Slack's threaded discussion format makes it difficult to follow the timeline, increasing the catch-up cost for supporters and decision-makers who join later. Dedicated channels allow for the isolation of information noise and facilitate integration with bots such as ChatOps.
 

3. The meaninglessness of ticket renewal and toil

Many organizations encounter the situation where they "don't have time to update tickets while responding to an incident." However, delays in ticket updates lead to delays in sharing the situation with stakeholders, resulting in an increase in individual inquiries (interrupted tasks) to engineers.
 
Furthermore, the quality of future data analysis and postmortem analysis will also decline.
 
Forcing complete manual synchronization to address this challenge is not realistic. This should be considered a type of toil that SREs should eliminate.

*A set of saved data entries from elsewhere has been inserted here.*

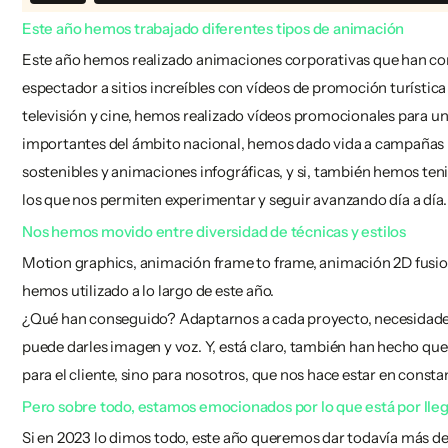
Este año hemos trabajado diferentes tipos de animación
Este año hemos realizado animaciones corporativas que han co
espectador a sitios increíbles con vídeos de promoción turística
televisión y cine, hemos realizado vídeos promocionales para un
importantes del ámbito nacional, hemos dado vida a campañas 
sostenibles y animaciones infográficas, y si, también hemos te
los que nos permiten experimentar y seguir avanzando día a día.
Nos hemos movido entre diversidad de técnicas y estilos
Motion graphics, animación frame to frame, animación 2D fusio
hemos utilizado a lo largo de este año.
¿Qué han conseguido? Adaptarnos a cada proyecto, necesidades 
puede darles imagen y voz. Y, está claro, también han hecho que 
para el cliente, sino para nosotros, que nos hace estar en const
Pero sobre todo, estamos emocionados por lo que está por lle
Si en 2023 lo dimos todo, este año queremos dar todavía más 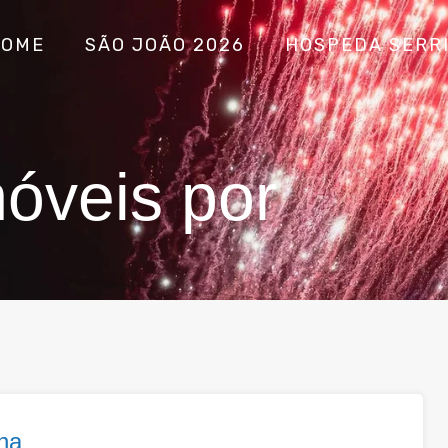
HOME
SÃO JOÃO 2026
HOSPEDA SERR
óveis por
na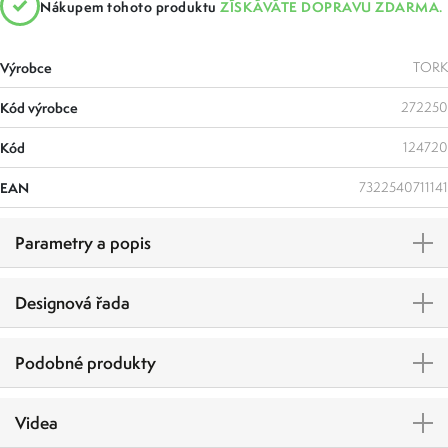
Nákupem tohoto produktu
ZÍSKÁVÁTE DOPRAVU ZDARMA.
Výrobce
TORK
Kód výrobce
272250
Kód
124720
EAN
7322540711141
Parametry a popis
Designová řada
Podobné produkty
Videa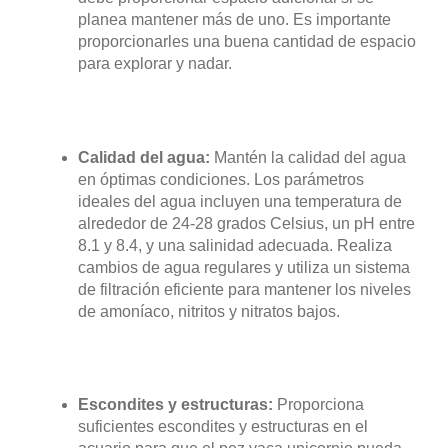
En cuanto a su tamaño, el Lactoria cornuta puede
alcanzar hasta 50 centímetros de longitud. Aunque es
un pez pacífico por naturaleza, puede volverse
agresivo si se siente amenazado o si se mantiene en
un espacio demasiado pequeño. Por lo tanto, se
recomienda proporcionarles un acuario espacioso con
muchos escondites y áreas para explorar.
AQUÍ TIENES ALGUNAS PAUTAS
GENERALES PARA SU CUIDADO:
Acuario espacioso:
El Lactoria cornuta
necesita un acuario lo suficientemente grande
para que pueda nadar y moverse
cómodamente. Se recomienda un tanque de al
menos 300 litros para un solo ejemplar, y se
debe proporcionar espacio adicional si se
planea mantener más de uno. Es importante
proporcionarles una buena cantidad de espacio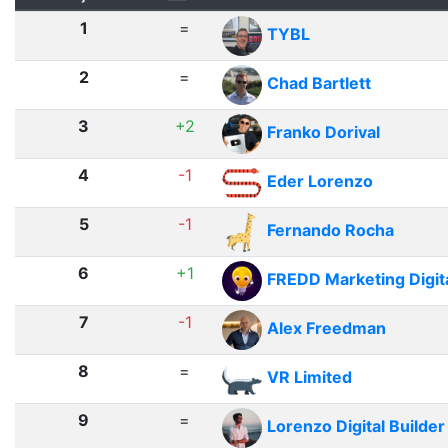
1
=
TYBL
2
=
Chad Bartlett
3
+2
Franko Dorival
4
-1
Eder Lorenzo
5
-1
Fernando Rocha
6
+1
FREDD Marketing Digit
7
-1
Alex Freedman
8
=
VR Limited
9
=
Lorenzo Digital Builder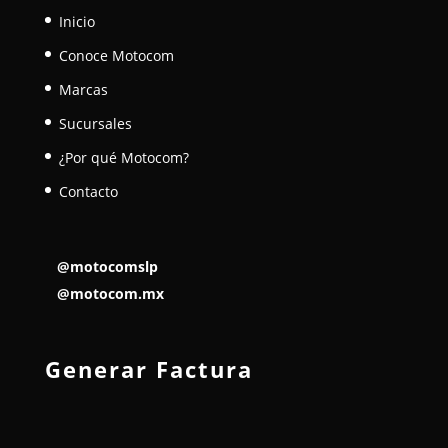
Inicio
Conoce Motocom
Marcas
Sucursales
¿Por qué Motocom?
Contacto
@motocomslp
@motocom.mx
Generar Factura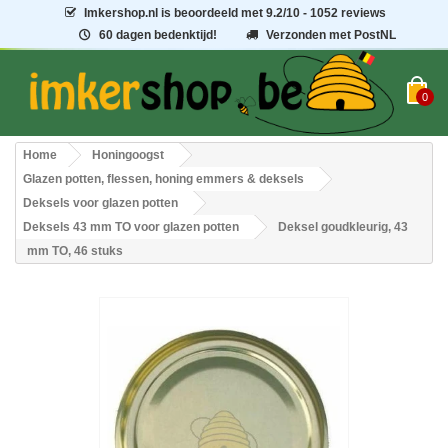
Imkershop.nl
is beoordeeld met
9.2
/
10
- 1052 reviews
60 dagen bedenktijd!
Verzonden met PostNL
0
Home
Honingoogst
Glazen potten, flessen, honing emmers & deksels
Deksels voor glazen potten
Deksels 43 mm TO voor glazen potten
Deksel goudkleurig, 43
mm TO, 46 stuks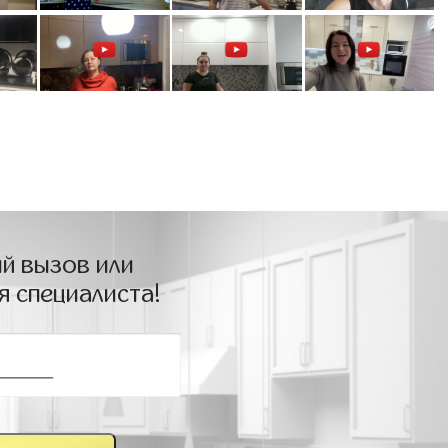
й вызов или
я специалиста!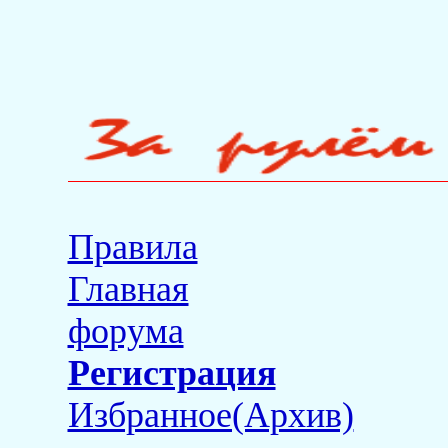
Правила
Главная
форума
Регистрация
Избранное(Архив)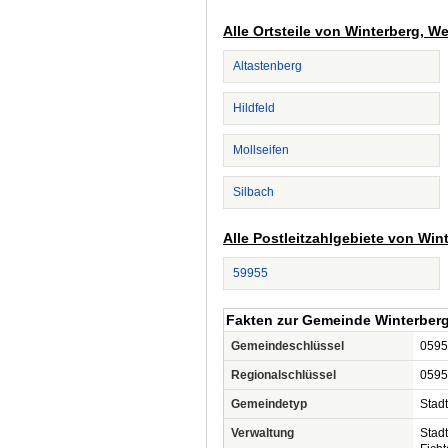
Alle Ortsteile von Winterberg, W
Altastenberg
Hildfeld
Mollseifen
Silbach
Alle Postleitzahlgebiete von Win
59955
Fakten zur Gemeinde Winterberg
Gemeindeschlüssel
0595
Regionalschlüssel
0595
Gemeindetyp
Stadt
Verwaltung
Stad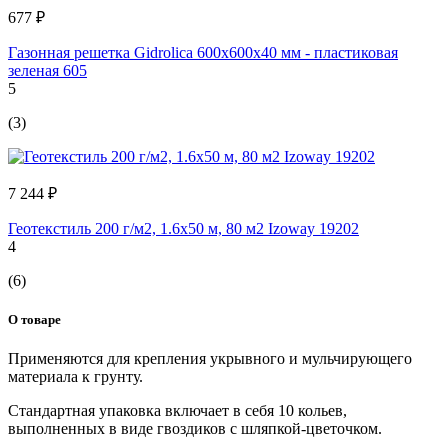
677 ₽
Газонная решетка Gidrolica 600х600х40 мм - пластиковая
зеленая 605
5
(3)
7 244 ₽
Геотекстиль 200 г/м2, 1.6х50 м, 80 м2 Izoway 19202
4
(6)
О товаре
Применяются для крепления укрывного и мульчирующего
материала к грунту.
Стандартная упаковка включает в себя 10 кольев,
выполненных в виде гвоздиков с шляпкой-цветочком.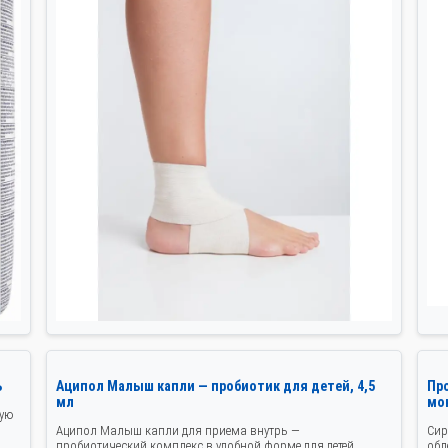
ь
Аципол Малыш капли — пробиотик для детей, 4,5
Пр
мл
мо
кую
Аципол Малыш капли для приема внутрь —
Сир
пробиотический комплекс в удобной форме для детей
обл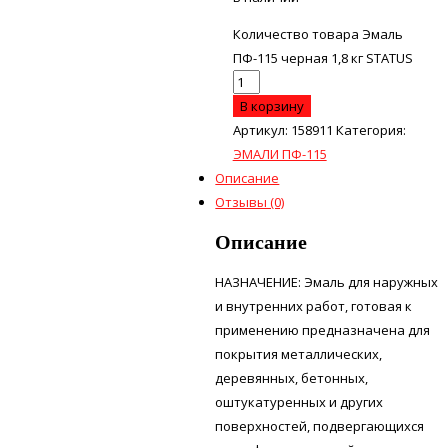
Количество товара Эмаль
ПФ-115 черная 1,8 кг STATUS
В корзину
Артикул:
158911
Категория:
ЭМАЛИ ПФ-115
Описание
Отзывы (0)
Описание
НАЗНАЧЕНИЕ: Эмаль для наружных
и внутренних работ, готовая к
применению предназначена для
покрытия металлических,
деревянных, бетонных,
оштукатуренных и других
поверхностей, подвергающихся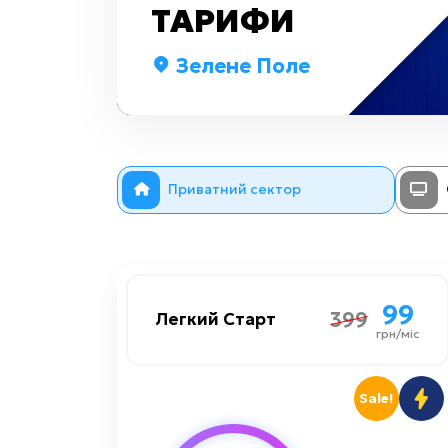
ТАРИФИ
Зелене Поле
Приватний сектор
99
99
399
399
Легкий Старт
Легкий Старт
грн/міс
грн/міс
1000 мбіт/сек
Швидкість до
Sale!
Преміум
Цифрове TV: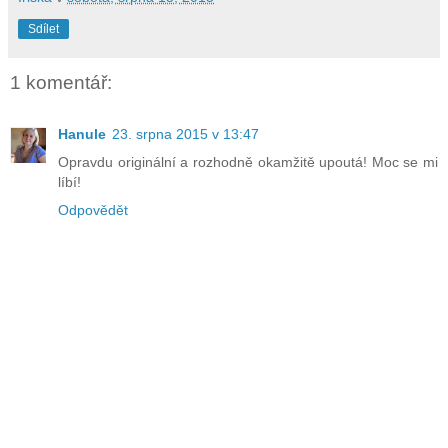
Sdílet
1 komentář:
Hanule
23. srpna 2015 v 13:47
Opravdu originální a rozhodně okamžitě upoutá! Moc se mi
líbí!
Odpovědět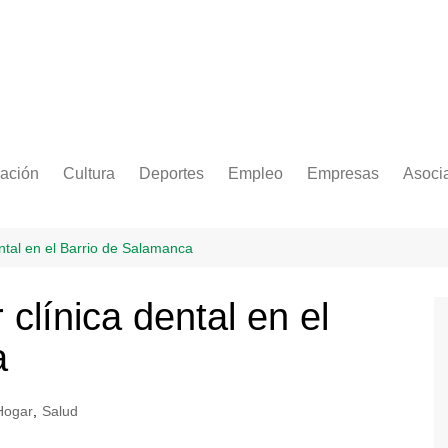
ación
Cultura
Deportes
Empleo
Empresas
Asoci
ental en el Barrio de Salamanca
clínica dental en el
a
Hogar
,
Salud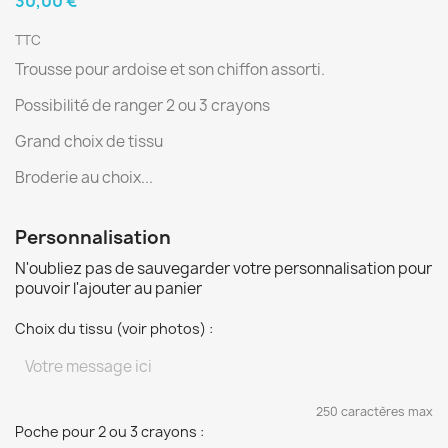
30,00 €
TTC
Trousse pour ardoise et son chiffon assorti.
Possibilité de ranger 2 ou 3 crayons
Grand choix de tissu
Broderie au choix...
Personnalisation
N'oubliez pas de sauvegarder votre personnalisation pour
pouvoir l'ajouter au panier
Choix du tissu (voir photos) :
250 caractères max
Poche pour 2 ou 3 crayons :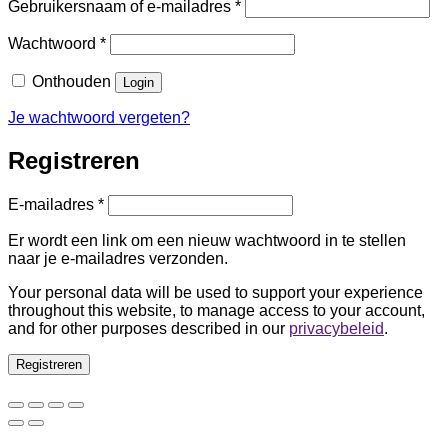
Vereist
Gebruikersnaam of e-mailadres
*
Vereist
Wachtwoord
*
Onthouden
Login
Je wachtwoord vergeten?
Registreren
Vereist
E-mailadres
*
Er wordt een link om een nieuw wachtwoord in te stellen
naar je e-mailadres verzonden.
Your personal data will be used to support your experience
throughout this website, to manage access to your account,
and for other purposes described in our
privacybeleid
.
Registreren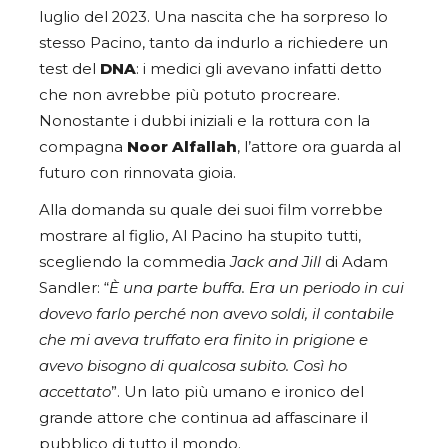
luglio del 2023. Una nascita che ha sorpreso lo
stesso Pacino, tanto da indurlo a richiedere un
test del
DNA
: i medici gli avevano infatti detto
che non avrebbe più potuto procreare.
Nonostante i dubbi iniziali e la rottura con la
compagna
Noor Alfallah
, l’attore ora guarda al
futuro con rinnovata gioia.
Alla domanda su quale dei suoi film vorrebbe
mostrare al figlio, Al Pacino ha stupito tutti,
scegliendo la commedia
Jack and Jill
di Adam
Sandler: “
È una parte buffa. Era un periodo in cui
dovevo farlo perché non avevo soldi, il contabile
che mi aveva truffato era finito in prigione e
avevo bisogno di qualcosa subito. Così ho
accettato
”. Un lato più umano e ironico del
grande attore che continua ad affascinare il
pubblico di tutto il mondo.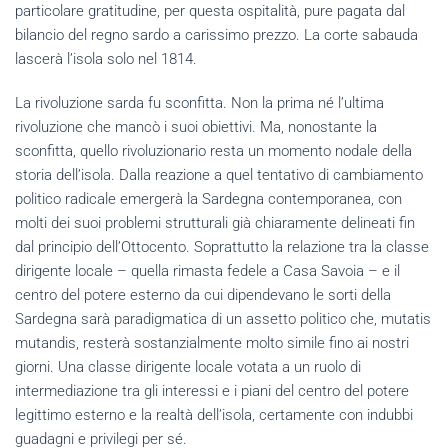
particolare gratitudine, per questa ospitalità, pure pagata dal
bilancio del regno sardo a carissimo prezzo. La corte sabauda
lascerà l’isola solo nel 1814.
La rivoluzione sarda fu sconfitta. Non la prima né l’ultima
rivoluzione che mancò i suoi obiettivi. Ma, nonostante la
sconfitta, quello rivoluzionario resta un momento nodale della
storia dell’isola. Dalla reazione a quel tentativo di cambiamento
politico radicale emergerà la Sardegna contemporanea, con
molti dei suoi problemi strutturali già chiaramente delineati fin
dal principio dell’Ottocento. Soprattutto la relazione tra la classe
dirigente locale – quella rimasta fedele a Casa Savoia – e il
centro del potere esterno da cui dipendevano le sorti della
Sardegna sarà paradigmatica di un assetto politico che, mutatis
mutandis, resterà sostanzialmente molto simile fino ai nostri
giorni. Una classe dirigente locale votata a un ruolo di
intermediazione tra gli interessi e i piani del centro del potere
legittimo esterno e la realtà dell’isola, certamente con indubbi
guadagni e privilegi per sé.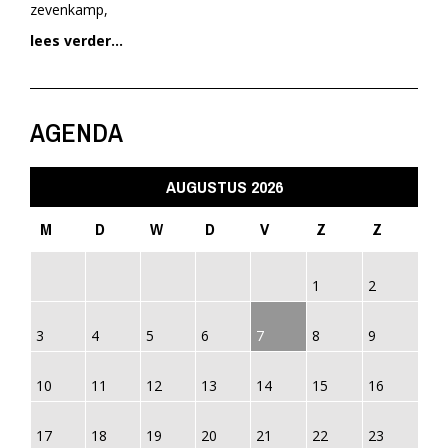
zevenkamp,
lees verder...
AGENDA
AUGUSTUS 2026
M
D
W
D
V
Z
Z
1
2
3
4
5
6
7
8
9
10
11
12
13
14
15
16
17
18
19
20
21
22
23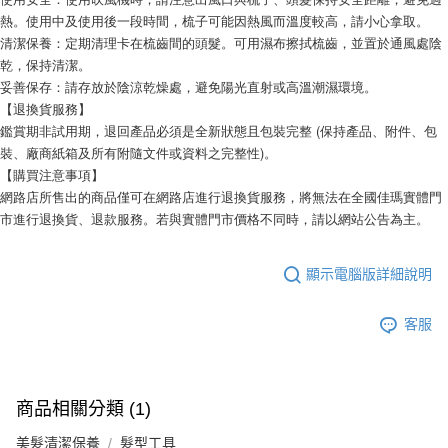
熱。使用中及使用後一段時間，梳子可能因熱風而溫度較高，請小心拿取。
清潔保養：定期清理卡在梳齒間的頭髮。可用濕布擦拭梳齒，並置於通風處陰
乾，保持清潔。
妥善保存：請存放於陰涼乾燥處，避免陽光直射或高溫潮濕環境。
【退換貨服務】
鑑賞期非試用期，退回產品必須是全新狀態且包裝完整 (保持產品、附件、包
裝、廠商紙箱及所有附隨文件或資料之完整性)。
【購買注意事項】
網路店所售出的商品僅可在網路店進行退換貨服務，將無法在全國佳瑪實體門
市進行退換貨、退款服務。若與實體門市價格不同時，請以網站公告為主。
顯示電腦版詳細說明
客服
商品相關分類 (1)
美髮清潔保養
髮型工具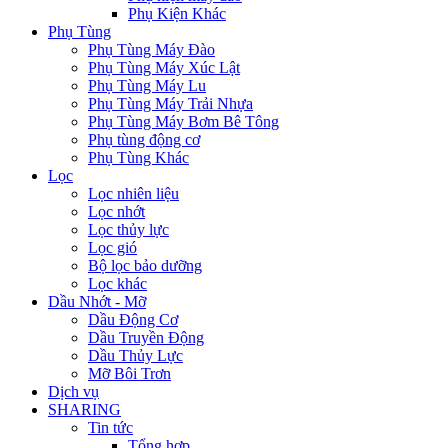
Phụ Kiện Khác
Phụ Tùng
Phụ Tùng Máy Đào
Phụ Tùng Máy Xúc Lật
Phụ Tùng Máy Lu
Phụ Tùng Máy Trải Nhựa
Phụ Tùng Máy Bơm Bê Tông
Phụ tùng động cơ
Phụ Tùng Khác
Lọc
Lọc nhiên liệu
Lọc nhớt
Lọc thủy lực
Lọc gió
Bộ lọc bảo dưỡng
Lọc khác
Dầu Nhớt - Mỡ
Dầu Động Cơ
Dầu Truyền Động
Dầu Thủy Lực
Mỡ Bôi Trơn
Dịch vụ
SHARING
Tin tức
Tổng hợp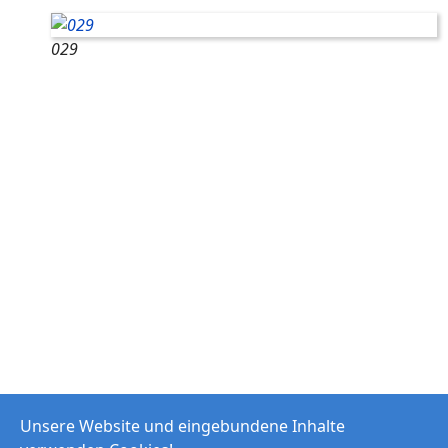
029
Unsere Website und eingebundene Inhalte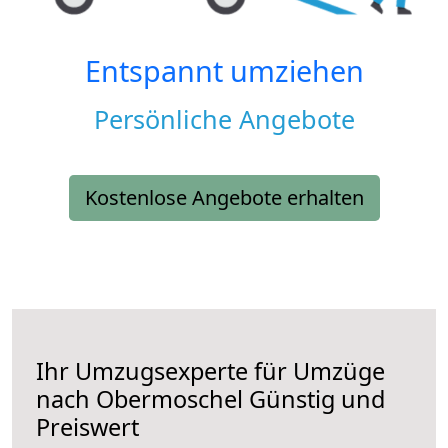
Entspannt umziehen
Persönliche Angebote
Kostenlose Angebote erhalten
Ihr Umzugsexperte für Umzüge
nach
Obermoschel
Günstig und
Preiswert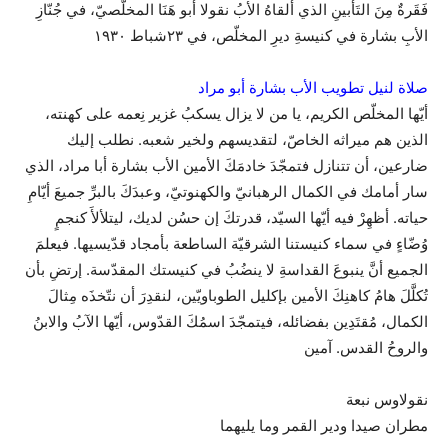
فَقَرةٌ مِنَ التَأبينِ الذي ألقاهُ الأبُ نقولا أبو هَنَا المخلّصيّ، في جُنّازِ
الأبِ بشارة في كنيسةِ ديرِ المخلّص، في ٢٣شباط ١٩٣٠
صلاة لنيل تطويب الأب بشارة أبو مراد
أيّها المخلّص الكريم، يا من لا يزال يسكبُ غزير نِعمه على كهنته،
الذين هم ميراثه الخاصّ، لتقديسهم ولخير شعبه. نطلب إليك
ضارعين، أن تتنازل فتمجّدَ خادمَكَ الأمين الأب بشارة أبا مراد، الذي
سار أمامك في الكمال الرهبانيّ والكهنوتيّ، وعبدَكَ بالبرِّ جميعَ أيّامِ
حياته. أظهِرْ فيه أيّها السيّد، قدرتكَ إن حسُن لديك، ليتلألأَ كنجمٍ
وُضّاءٍ في سماء كنيستنا الشرقيّة الساطعة بأمجاد قدّيسيها. فيعلمَ
الجميع أنَّ ينبوعَ القداسةِ لا ينضُبُ في كنيستك المقدّسة. إرتضِ بأن
تُكلَّلَ هامُ كاهنِكَ الأمين بإكليل الطوباويّين، لنقدِرَ أن نتّخذَه مِثالَ
الكمال، مُقتَدِين بفضائله، فيتمجّدَ اسمُكَ القدّوس، أيّها الآبُ والابنُ
والروحُ القدس. آمين
نقولاوس نبعة
مطران صيدا ودير القمر وما يليهما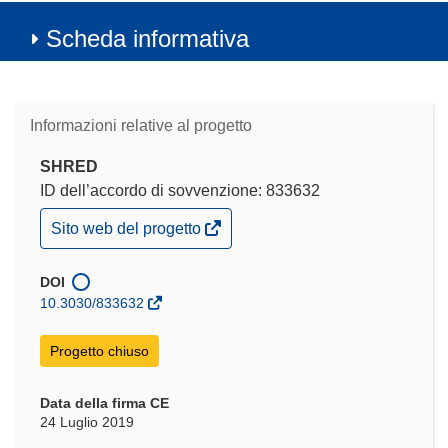
Scheda informativa
Informazioni relative al progetto
SHRED
ID dell’accordo di sovvenzione: 833632
(si
Sito web del progetto
apre
in
una
DOI
nuova
10.3030/833632
finestra)
Progetto chiuso
Data della firma CE
24 Luglio 2019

Currently, we are promoting the establishment of a workflow for "automatic summary generation and ticket updates from Slack interactions and conversation logs."

In conclusion


This time, we have summarized the definition of processes and operational challenges in incident management.
 
When promoting incident management, there's a tendency to prioritize tool selection, but the essence lies in whether the incident owner can accurately grasp the "as-is" situation and identify where the bottlenecks are. Based on the premise that "humans cannot autonomously perform operations that involve organizing information," the focus of future incident management will be on how to ensure the reliability of processes by utilizing systems and AI.